冷徹な御曹司は親友の妹への溢れ出る独占欲を抑えられない。


 少し離れたと思ったらそっと頬を撫でられて、視線が絡み合ってどちらからともなくキスをした。
 触れるだけのキスから角度を変え、小鳥がついばむようにつつき合ううちにこじ開けられ、舌で舌を絡め取られる。


「んっ、ふぅ……っ」


 狭い車内に荒い息遣いとリップ音が響き渡る。
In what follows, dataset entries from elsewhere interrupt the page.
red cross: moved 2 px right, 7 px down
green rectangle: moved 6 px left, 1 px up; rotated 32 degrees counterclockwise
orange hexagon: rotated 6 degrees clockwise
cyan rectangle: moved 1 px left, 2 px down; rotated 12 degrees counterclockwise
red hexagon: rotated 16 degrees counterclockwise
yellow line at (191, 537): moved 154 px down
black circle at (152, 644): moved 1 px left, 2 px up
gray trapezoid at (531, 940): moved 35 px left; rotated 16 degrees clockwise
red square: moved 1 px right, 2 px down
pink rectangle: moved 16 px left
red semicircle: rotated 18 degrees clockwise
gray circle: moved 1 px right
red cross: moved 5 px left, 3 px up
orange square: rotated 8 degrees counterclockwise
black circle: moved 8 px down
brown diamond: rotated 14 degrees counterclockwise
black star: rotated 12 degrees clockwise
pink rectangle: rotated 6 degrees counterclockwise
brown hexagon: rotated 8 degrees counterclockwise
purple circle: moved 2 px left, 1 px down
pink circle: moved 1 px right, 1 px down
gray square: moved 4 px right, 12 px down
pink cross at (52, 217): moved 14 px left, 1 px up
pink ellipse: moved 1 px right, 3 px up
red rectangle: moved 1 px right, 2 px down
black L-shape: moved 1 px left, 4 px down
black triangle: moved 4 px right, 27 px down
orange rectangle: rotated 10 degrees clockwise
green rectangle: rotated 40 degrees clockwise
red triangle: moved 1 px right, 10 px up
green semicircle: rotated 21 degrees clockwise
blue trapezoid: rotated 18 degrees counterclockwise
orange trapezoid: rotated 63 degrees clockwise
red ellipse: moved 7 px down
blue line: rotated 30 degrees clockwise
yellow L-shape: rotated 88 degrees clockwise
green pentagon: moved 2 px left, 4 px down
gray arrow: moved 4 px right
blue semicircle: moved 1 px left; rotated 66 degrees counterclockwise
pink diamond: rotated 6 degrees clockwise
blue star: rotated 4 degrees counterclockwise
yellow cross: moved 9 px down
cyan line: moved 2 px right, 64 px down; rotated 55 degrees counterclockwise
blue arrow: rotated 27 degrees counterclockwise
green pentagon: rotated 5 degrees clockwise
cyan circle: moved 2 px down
スモークガラスで外から見えないことをいいことに、ただ欲望のままに彼の熱い唇を一心に享受した。


「紫、愛してる」


 私の目を真っ直ぐに見て告げられた言葉に、思わず涙が溢れそうだった。


「正直、家のことで紫には迷惑かけるかもしれないし、嫌な思いをさせるかもしれない。でも絶対に紫のこと守るから、ずっと傍にいて」

「……はい」

「泣いてる?」

「だって、嬉しいから……っ」


 ポロポロ涙をこぼす私の額に優しくキスされ、キュンとすると同時にまた涙が溢れてくる。


「紫、今すぐ抱きたい」


 耳元で囁かれた言葉に心臓が飛び跳ねた。


「てゆーかずっと我慢してたんだけど、そろそろ限界」

「えっ!?いやここでじゃないですよね?」

「ダメ?」

「ダメに決まってるでしょう!!」


 こんなところでは流石に嫌なんですけど……!!見えないとはいえ、めちゃくちゃ人通りだし!!

 するりと服の中に入れようとしてくる手をグイグイと押し返す。